Problem requirements: Reproduce the items verbatim, from the line containing "scientific name: Astylopsis macula" through the final line of the items.

Records for the exercise:
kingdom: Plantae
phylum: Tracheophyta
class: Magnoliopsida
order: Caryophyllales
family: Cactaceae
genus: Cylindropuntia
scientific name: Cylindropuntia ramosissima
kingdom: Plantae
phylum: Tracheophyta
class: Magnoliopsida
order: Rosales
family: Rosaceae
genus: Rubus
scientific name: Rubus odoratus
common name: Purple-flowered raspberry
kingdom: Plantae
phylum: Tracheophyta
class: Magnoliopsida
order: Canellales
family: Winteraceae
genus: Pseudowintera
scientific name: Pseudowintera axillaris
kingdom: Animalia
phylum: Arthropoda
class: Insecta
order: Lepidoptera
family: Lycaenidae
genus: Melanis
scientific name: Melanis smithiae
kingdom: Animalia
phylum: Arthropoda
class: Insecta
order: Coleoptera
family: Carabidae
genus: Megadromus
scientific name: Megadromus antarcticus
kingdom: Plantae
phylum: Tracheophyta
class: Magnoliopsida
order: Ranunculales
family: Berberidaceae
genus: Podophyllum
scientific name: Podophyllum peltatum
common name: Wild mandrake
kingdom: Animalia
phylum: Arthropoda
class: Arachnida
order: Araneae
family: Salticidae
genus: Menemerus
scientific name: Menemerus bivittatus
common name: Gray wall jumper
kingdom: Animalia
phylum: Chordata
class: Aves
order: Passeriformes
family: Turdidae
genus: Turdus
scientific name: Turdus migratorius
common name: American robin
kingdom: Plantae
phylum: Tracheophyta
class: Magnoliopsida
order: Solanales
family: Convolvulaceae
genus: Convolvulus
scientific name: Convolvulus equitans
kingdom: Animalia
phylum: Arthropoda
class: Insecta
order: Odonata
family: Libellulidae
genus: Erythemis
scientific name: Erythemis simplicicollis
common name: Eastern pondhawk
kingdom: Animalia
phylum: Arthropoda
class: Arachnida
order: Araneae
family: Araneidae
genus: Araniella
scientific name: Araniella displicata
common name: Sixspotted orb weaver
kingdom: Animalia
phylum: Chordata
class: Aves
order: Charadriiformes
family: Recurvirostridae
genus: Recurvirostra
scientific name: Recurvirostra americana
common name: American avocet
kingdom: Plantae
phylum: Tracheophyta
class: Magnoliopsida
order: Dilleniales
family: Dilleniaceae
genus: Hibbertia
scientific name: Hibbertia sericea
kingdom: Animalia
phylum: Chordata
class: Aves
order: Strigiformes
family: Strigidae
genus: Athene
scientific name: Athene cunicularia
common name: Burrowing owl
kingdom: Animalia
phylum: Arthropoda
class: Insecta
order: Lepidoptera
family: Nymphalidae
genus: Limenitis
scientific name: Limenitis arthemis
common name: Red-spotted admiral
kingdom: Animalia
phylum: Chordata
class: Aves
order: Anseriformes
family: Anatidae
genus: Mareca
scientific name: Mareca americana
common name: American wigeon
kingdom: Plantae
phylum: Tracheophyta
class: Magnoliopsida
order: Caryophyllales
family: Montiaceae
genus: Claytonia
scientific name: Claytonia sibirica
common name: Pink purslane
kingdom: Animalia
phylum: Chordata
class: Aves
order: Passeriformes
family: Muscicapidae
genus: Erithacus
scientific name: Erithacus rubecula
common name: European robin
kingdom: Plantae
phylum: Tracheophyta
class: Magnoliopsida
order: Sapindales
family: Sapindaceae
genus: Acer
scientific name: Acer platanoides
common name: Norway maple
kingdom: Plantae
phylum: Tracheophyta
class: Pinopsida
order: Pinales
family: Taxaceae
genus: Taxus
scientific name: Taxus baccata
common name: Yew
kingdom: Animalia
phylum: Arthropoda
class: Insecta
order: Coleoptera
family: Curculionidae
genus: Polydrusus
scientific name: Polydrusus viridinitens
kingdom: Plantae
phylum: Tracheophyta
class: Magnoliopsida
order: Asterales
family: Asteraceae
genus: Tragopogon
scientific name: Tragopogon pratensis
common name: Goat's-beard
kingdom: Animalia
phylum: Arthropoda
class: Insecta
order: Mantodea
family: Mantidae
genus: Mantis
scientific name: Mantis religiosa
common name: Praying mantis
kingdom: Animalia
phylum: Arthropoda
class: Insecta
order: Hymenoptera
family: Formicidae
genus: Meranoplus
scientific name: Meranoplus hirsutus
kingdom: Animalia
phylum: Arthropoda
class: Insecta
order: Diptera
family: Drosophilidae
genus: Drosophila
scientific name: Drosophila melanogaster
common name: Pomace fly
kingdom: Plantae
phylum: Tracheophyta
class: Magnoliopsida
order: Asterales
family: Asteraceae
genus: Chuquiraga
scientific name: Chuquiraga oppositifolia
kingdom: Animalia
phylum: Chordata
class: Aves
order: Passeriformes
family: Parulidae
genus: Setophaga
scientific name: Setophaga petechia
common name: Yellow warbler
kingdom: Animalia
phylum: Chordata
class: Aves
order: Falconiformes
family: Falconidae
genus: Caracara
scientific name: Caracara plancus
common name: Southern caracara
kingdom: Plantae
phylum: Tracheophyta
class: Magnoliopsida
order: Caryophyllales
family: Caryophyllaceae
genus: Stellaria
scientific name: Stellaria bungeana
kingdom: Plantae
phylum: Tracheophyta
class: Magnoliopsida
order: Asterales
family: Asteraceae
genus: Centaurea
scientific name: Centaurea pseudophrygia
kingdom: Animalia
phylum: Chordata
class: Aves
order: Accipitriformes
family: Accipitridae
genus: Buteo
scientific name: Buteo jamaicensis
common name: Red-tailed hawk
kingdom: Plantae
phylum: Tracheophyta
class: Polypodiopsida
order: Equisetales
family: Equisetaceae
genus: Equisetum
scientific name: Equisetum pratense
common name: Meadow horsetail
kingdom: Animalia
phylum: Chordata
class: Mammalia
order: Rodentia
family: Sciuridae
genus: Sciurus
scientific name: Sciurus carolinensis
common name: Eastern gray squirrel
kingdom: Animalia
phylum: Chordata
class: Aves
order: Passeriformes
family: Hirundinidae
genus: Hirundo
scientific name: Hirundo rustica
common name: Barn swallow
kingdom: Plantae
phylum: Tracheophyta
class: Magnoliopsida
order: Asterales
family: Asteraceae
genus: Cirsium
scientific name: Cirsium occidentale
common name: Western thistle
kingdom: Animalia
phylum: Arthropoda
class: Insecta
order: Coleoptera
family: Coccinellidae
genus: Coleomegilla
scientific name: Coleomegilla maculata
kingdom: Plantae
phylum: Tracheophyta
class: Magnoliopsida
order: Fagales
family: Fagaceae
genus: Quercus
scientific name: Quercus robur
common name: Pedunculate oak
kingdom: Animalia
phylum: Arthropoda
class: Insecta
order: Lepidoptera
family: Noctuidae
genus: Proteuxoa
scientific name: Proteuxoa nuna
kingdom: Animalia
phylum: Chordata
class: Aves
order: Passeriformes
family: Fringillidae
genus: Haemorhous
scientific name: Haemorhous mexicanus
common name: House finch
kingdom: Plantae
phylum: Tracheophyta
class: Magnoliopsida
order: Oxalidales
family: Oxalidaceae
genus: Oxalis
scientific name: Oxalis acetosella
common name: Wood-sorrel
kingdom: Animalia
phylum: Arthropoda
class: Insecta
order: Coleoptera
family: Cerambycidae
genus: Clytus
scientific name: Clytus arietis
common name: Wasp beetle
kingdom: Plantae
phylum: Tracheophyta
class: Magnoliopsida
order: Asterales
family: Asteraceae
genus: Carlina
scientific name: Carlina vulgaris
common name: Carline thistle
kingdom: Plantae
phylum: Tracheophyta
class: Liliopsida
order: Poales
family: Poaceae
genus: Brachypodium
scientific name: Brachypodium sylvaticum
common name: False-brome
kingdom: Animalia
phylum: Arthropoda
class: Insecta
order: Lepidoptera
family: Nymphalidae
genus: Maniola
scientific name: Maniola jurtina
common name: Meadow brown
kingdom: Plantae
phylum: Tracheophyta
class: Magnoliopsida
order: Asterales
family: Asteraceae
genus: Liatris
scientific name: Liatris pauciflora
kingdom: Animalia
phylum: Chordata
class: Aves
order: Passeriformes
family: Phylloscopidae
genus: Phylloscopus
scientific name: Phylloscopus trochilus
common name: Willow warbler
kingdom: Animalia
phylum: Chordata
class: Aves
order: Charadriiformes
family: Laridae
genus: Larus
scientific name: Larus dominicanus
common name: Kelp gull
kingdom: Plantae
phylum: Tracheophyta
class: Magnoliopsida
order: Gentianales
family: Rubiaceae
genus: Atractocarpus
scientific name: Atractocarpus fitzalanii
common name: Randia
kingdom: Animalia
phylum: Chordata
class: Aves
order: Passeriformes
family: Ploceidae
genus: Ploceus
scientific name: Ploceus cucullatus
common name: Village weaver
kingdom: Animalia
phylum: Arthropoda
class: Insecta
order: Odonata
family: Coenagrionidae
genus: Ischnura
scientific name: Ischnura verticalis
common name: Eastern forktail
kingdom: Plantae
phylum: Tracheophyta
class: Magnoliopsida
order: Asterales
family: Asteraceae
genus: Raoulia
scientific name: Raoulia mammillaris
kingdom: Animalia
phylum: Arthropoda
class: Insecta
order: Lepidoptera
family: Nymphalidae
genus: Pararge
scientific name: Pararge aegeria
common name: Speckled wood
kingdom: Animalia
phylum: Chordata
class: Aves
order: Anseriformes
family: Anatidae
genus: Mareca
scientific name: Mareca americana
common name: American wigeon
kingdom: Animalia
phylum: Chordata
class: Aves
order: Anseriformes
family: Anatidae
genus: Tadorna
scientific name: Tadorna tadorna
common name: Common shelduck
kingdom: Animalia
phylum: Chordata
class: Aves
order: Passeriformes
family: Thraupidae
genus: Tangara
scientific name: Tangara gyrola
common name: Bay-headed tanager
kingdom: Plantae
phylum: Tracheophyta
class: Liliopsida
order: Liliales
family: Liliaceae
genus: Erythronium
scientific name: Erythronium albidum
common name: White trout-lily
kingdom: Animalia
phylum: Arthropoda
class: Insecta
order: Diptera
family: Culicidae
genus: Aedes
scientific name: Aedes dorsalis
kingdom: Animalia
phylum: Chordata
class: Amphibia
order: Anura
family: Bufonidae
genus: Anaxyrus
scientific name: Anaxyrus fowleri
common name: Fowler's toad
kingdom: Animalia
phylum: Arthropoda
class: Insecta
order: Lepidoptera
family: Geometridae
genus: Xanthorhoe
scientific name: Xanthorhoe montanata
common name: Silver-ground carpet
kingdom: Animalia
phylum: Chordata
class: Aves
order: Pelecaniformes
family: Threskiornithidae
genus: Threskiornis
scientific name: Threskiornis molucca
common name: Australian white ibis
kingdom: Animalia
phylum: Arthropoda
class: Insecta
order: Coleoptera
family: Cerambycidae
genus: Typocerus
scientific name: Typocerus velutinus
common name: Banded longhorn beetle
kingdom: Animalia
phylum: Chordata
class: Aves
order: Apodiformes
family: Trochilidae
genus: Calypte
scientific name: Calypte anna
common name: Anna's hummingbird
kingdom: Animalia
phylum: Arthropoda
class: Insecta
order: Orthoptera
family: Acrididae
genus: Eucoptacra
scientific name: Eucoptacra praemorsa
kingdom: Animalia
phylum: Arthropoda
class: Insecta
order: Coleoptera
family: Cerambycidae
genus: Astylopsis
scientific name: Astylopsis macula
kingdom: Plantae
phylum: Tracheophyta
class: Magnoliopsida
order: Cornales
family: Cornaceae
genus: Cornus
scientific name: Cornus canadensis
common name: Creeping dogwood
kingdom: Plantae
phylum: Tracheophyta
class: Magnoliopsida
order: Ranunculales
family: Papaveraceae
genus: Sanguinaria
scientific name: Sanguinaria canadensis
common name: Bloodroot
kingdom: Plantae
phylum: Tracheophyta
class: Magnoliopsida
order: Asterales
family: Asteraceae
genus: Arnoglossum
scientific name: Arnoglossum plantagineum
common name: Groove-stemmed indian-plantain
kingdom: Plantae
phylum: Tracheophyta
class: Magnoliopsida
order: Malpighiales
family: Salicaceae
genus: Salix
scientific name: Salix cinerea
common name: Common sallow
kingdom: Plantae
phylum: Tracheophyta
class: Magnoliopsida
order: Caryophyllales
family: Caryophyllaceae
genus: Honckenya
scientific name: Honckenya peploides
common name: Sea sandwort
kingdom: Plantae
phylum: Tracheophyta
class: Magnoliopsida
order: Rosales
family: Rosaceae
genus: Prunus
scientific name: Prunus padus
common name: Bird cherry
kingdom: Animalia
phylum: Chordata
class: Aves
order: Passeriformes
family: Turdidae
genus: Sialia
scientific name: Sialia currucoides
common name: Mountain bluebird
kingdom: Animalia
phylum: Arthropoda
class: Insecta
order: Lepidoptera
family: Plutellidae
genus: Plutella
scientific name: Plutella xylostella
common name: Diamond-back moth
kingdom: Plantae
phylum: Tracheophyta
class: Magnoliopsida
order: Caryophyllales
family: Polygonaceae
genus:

Answer for the task:
scientific name: Astylopsis macula
kingdom: Plantae
phylum: Tracheophyta
class: Magnoliopsida
order: Cornales
family: Cornaceae
genus: Cornus
scientific name: Cornus canadensis
common name: Creeping dogwood
kingdom: Plantae
phylum: Tracheophyta
class: Magnoliopsida
order: Ranunculales
family: Papaveraceae
genus: Sanguinaria
scientific name: Sanguinaria canadensis
common name: Bloodroot
kingdom: Plantae
phylum: Tracheophyta
class: Magnoliopsida
order: Asterales
family: Asteraceae
genus: Arnoglossum
scientific name: Arnoglossum plantagineum
common name: Groove-stemmed indian-plantain
kingdom: Plantae
phylum: Tracheophyta
class: Magnoliopsida
order: Malpighiales
family: Salicaceae
genus: Salix
scientific name: Salix cinerea
common name: Common sallow
kingdom: Plantae
phylum: Tracheophyta
class: Magnoliopsida
order: Caryophyllales
family: Caryophyllaceae
genus: Honckenya
scientific name: Honckenya peploides
common name: Sea sandwort
kingdom: Plantae
phylum: Tracheophyta
class: Magnoliopsida
order: Rosales
family: Rosaceae
genus: Prunus
scientific name: Prunus padus
common name: Bird cherry
kingdom: Animalia
phylum: Chordata
class: Aves
order: Passeriformes
family: Turdidae
genus: Sialia
scientific name: Sialia currucoides
common name: Mountain bluebird
kingdom: Animalia
phylum: Arthropoda
class: Insecta
order: Lepidoptera
family: Plutellidae
genus: Plutella
scientific name: Plutella xylostella
common name: Diamond-back moth
kingdom: Plantae
phylum: Tracheophyta
class: Magnoliopsida
order: Caryophyllales
family: Polygonaceae
genus:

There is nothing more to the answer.